What are some of the current challenges facing the VA, and what is being done to address them?


At the Veterans Benefits Administration (VBA), the biggest challenge we are currently facing is our disability claim appeals system. The current VA appeals process is broken and leaving Veterans feeling justifiably frustrated. The time to modernize the appeals process is now. We are taking action to transform it into the timely, fair appeals process our Veterans deserve. With the help of Congress and thanks to hard work of Veterans Service Organizations (VSOs), State Directors of Veterans Affairs and other Veteran advocates, Veterans will be looking forward to a simplified, streamlined, and fair appeals process. In five years, Veterans could have 90 percent of their appeals resolved within one year of filing.

Across the Department, we are also asking Congress for modest flexibility to overcome artificial funding restrictions to make us more responsive to Veterans’ emerging needs.

How has the VA improved efficiency to accommodate the growing population of veterans?

At VBA, we have made huge strides in improving efficiency since 2011 by transforming from a paper-based to a digital processing system. We now process 99.8% of disability compensation claims electronically. A technological cornerstone of this transformation is the Veterans Benefits Management System (VBMS), an electronic claims processing solution designed to improve benefits delivery to Veterans, their families and Survivors. The increased speed and efficiency of processing claims in VBMS enabled us to reduce the disability claims backlog by 88% from its peak of 611,000 claims in March 2013 to 76,000 claims as of Monday, May 16. We also reduced the average days pending for each claim from a peak of 282 days to 89 days as of May 16. Through VBMS, VBA employees have completed more than four and a half million rating decisions and nearly three million claims from end-to-end.

While increasing speed and efficiency, we also improved quality. We measure quality in three different ways: claim-based quality, issue-based quality, and on each error category inside of a claim. Claims-based quality increased 8 percentage points from 83% to 90% today. Issue-based quality is 96%. And in seven of the eight error categories where we measure quality, it is 98% (the seventh is 97%).

Can you explain the different responsibilities of the VHA vs VBA and what the key priorities of both are in the next few years?
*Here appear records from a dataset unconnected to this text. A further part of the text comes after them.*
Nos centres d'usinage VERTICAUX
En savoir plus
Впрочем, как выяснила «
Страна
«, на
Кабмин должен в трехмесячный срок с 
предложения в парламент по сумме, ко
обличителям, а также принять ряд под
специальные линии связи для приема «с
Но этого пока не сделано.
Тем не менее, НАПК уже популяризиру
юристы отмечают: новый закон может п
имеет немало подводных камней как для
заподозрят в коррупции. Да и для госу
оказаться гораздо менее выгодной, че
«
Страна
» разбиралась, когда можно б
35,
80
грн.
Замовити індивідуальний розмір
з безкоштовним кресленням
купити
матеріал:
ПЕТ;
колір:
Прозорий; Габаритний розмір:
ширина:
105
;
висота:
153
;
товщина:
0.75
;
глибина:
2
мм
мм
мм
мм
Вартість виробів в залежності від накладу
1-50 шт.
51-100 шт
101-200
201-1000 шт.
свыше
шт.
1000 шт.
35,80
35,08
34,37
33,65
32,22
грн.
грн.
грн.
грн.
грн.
VBA administers VA’s non-medical benefit programs for Veterans, Service members, their families and survivors. These include disability compensation, pension and fiduciary, education, home loan guaranty, life insurance, vocational rehabilitation and employment, and transition, employment and economic impact. VBA expects to distribute an estimated nearly $100 billion in benefits in FY2016.
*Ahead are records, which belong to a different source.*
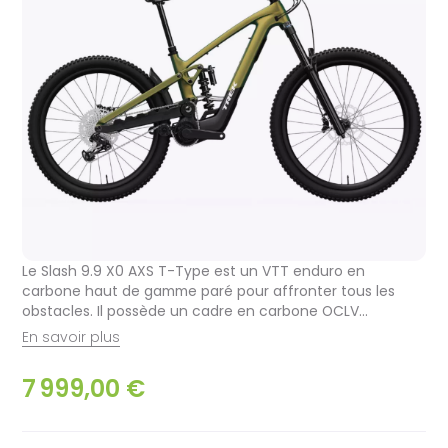
Le Slash 9.9 X0 AXS T-Type est un VTT enduro en
carbone haut de gamme paré pour affronter tous les
obstacles. Il possède un cadre en carbone OCLV...
En savoir plus
7 999,00 €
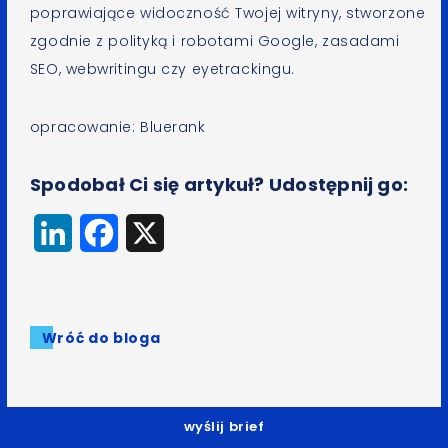
poprawiające widoczność Twojej witryny, stworzone
zgodnie z polityką i robotami Google, zasadami
SEO, webwritingu czy eyetrackingu.
opracowanie: Bluerank
Spodobał Ci się artykuł? Udostępnij go:
LinkedIn
Facebook
X
Wróć do bloga
wyślij brief
Zobacz
także:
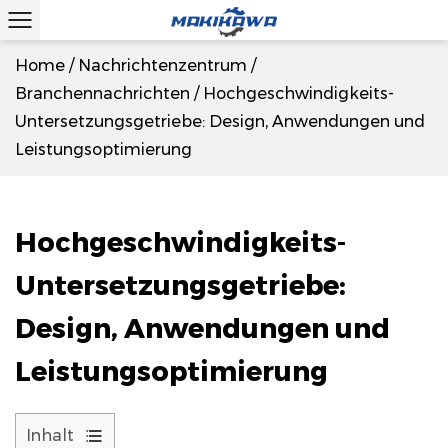
Home
/
Nachrichtenzentrum
/
Branchennachrichten
/
Hochgeschwindigkeits-
Untersetzungsgetriebe: Design, Anwendungen und
Leistungsoptimierung
Hochgeschwindigkeits-
Untersetzungsgetriebe:
Design, Anwendungen und
Leistungsoptimierung
Inhalt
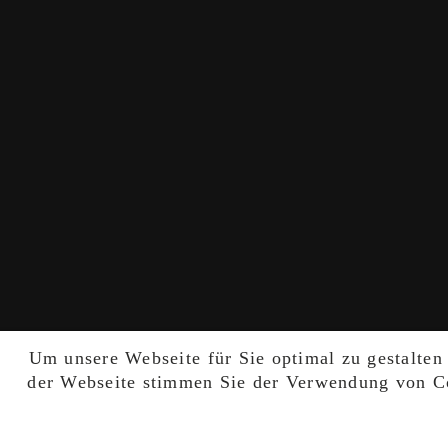
Um unsere Webseite für Sie optimal zu gestalten
der Webseite stimmen Sie der Verwendung von Co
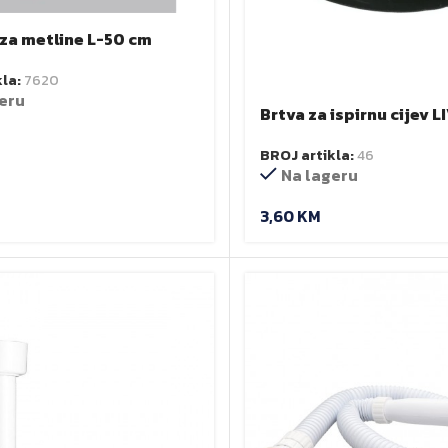
eza metline L-50 cm
kla:
7620
eru
Brtva za ispirnu cijev L
BROJ artikla:
46
Na lageru
3,60
KM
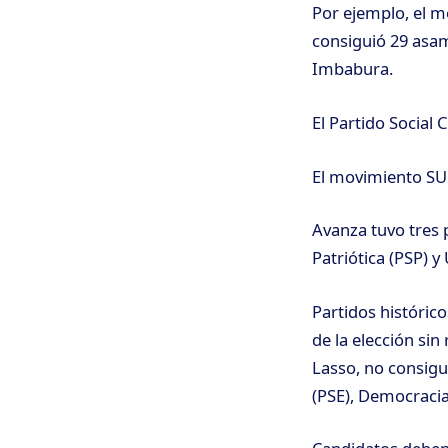
Por ejemplo, el m
consiguió 29 asam
Imbabura.
El Partido Social 
El movimiento SUM
Avanza tuvo tres 
Patriótica (PSP) 
Partidos históric
de la elección si
Lasso, no consigui
(PSE), Democracia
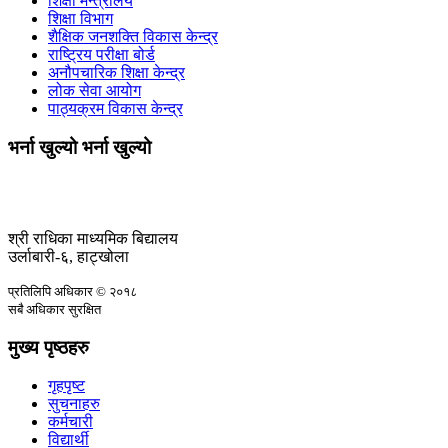
शिक्षा मन्त्रालय
शिक्षा विभाग
शैक्षिक जनशक्ति विकास केन्द्र
राष्ट्रिय परीक्षा बोर्ड
अनौपचारिक शिक्षा केन्द्र
लोक सेवा आयोग
पाठ्यक्रम विकास केन्द्र
भर्ना खुल्यो भर्ना खुल्यो
श्री राधिका माध्यमिक बिद्यालय
उर्लाबारी-६, हाट्खोला
प्रतिलिपि अधिकार © २०१८
सबै अधिकार सुरक्षित
मुख्य पृष्ठहरु
गृहपृष्ट
सुचनाहरु
कर्मचारी
विद्यार्थी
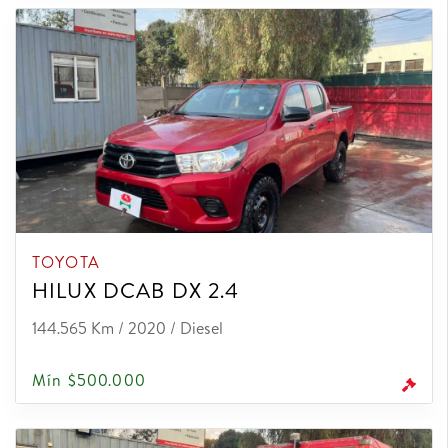
TOYOTA
HILUX DCAB DX 2.4
144.565 Km / 2020 / Diesel
Mín $500.000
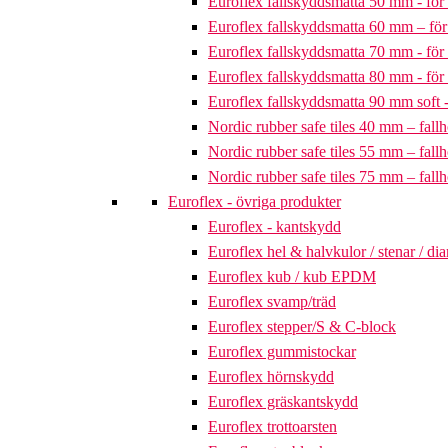
Euroflex fallskyddsmatta 50 mm - för 
Euroflex fallskyddsmatta 60 mm – för 
Euroflex fallskyddsmatta 70 mm - för 
Euroflex fallskyddsmatta 80 mm - för 
Euroflex fallskyddsmatta 90 mm soft - 
Nordic rubber safe tiles 40 mm – fallh
Nordic rubber safe tiles 55 mm – fallh
Nordic rubber safe tiles 75 mm – fallh
Euroflex - övriga produkter
Euroflex - kantskydd
Euroflex hel & halvkulor / stenar / d
Euroflex kub / kub EPDM
Euroflex svamp/träd
Euroflex stepper/S & C-block
Euroflex gummistockar
Euroflex hörnskydd
Euroflex gräskantskydd
Euroflex trottoarsten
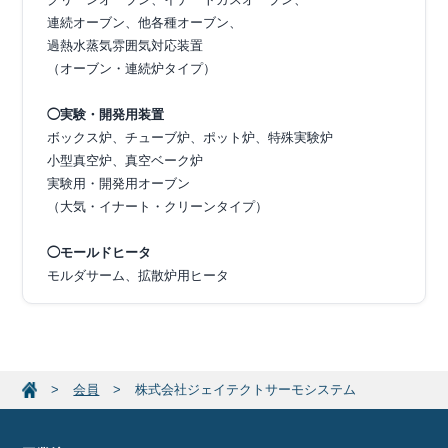
連続オーブン、他各種オーブン、
過熱水蒸気雰囲気対応装置
（オーブン・連続炉タイプ）
◯実験・開発用装置
ボックス炉、チューブ炉、ポット炉、特殊実験炉
小型真空炉、真空ベーク炉
実験用・開発用オーブン
（大気・イナート・クリーンタイプ）
◯モールドヒータ
モルダサーム、拡散炉用ヒータ
会員
株式会社ジェイテクトサーモシステム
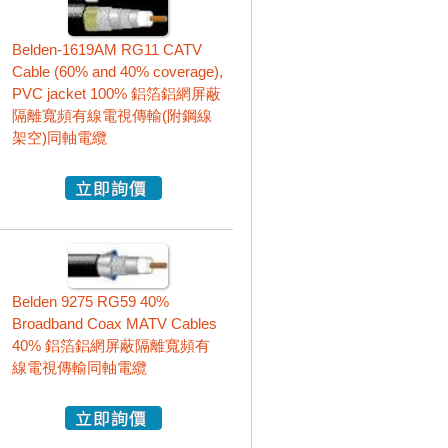
Belden-1619AM RG11 CATV
Cable (60% and 40% coverage),
PVC jacket 100% 鋁箔鋁網屏蔽
隔離寬頻有線電視傳輸(附鋼線
架空)同軸電纜
Belden 9275 RG59 40%
Broadband Coax MATV Cables
40% 鋁箔鋁網屏蔽隔離寬頻有
線電視傳輸同軸電纜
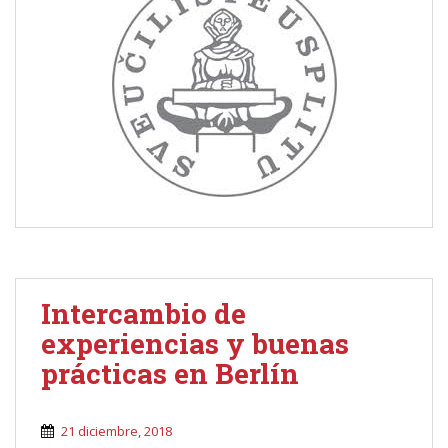
Intercambio de
experiencias y buenas
prácticas en Berlín
21 diciembre, 2018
VHA, of course, runs VA’s health care system. This includes primary and specialty care, long-term care, rehabilitative care, health promotion, mental health services, prosthetics services, and medical research.

I would be remiss if I didn’t also mention VA’s third administration, the National Cemetery Administration (NCA), which manages memorials and burials, headstones and markers, national shrines and state grants for our deceased Veterans and their families.

The key priority of VA as a Department – all three administrations – is to improve the Veteran experience. That is the ultimate goal of the Secretary’s MyVA initiative. We have five major objectives toward that end. First, as I already mentioned, improve Veterans’ experience—a seamless, integrated, responsive customer-service experience, every time. Second, improve employees’ experience by eliminating barriers to excellent customer service. Third, improve internal support services. Fourth, grow a culture of continuous improvement to identify and correct problems faster and replicate solutions nationwide. Fifth, strengthen strategic partnerships by building vital and innovative networks of collaborative relationships across federal, state, and local governments, and with both non-profit and for-profit organizations. These are the common goals of the entire Department – VBA, VHA and NCA.


What do you hope that your audience gains from your speaking session?

I hope the audience took away many of the things I already mentioned, specifically how far VBA has come through our transformation from 2011 to 2015 and our way ahead for the future.

In just five short years, VBA has come a long way by transforming from a paper-based to a digital system. We now process most all of our disability compensation claims electronically. We have driven down the backlog of disability compensation claims by 88%. We raised issue-based quality to 96%. And currently, the average days a claim is pending is 89 days and it takes an average of 124 days for us to complete a claim.

Looking forward, we’re focused on the Secretary’s MyVA 12 Breakthrough Priorities and pushing forward on those among them that are directly in VBA’s area. That means we’re seriously looking at and testing ways to improve the Compensation and Pension exam experience for our Veterans. We’re modernizing our call centers and increasing the amount of claims processing we can do over the phone. We’re coming up with a way to simplify the appeals process, with help from our partners. We’re working to improve dependency claims processing, an FY16-17 Agency Priority Goal. We’re also implementing National Work Queue to balance our benefits delivery to Veterans nationwide.

How did you enjoy the event?

Due to scheduling constraints I was only able to attend for my speaking session, but my impression was of a well-rounded event with a lot of great minds coming together to discuss VA health care challenges and solutions.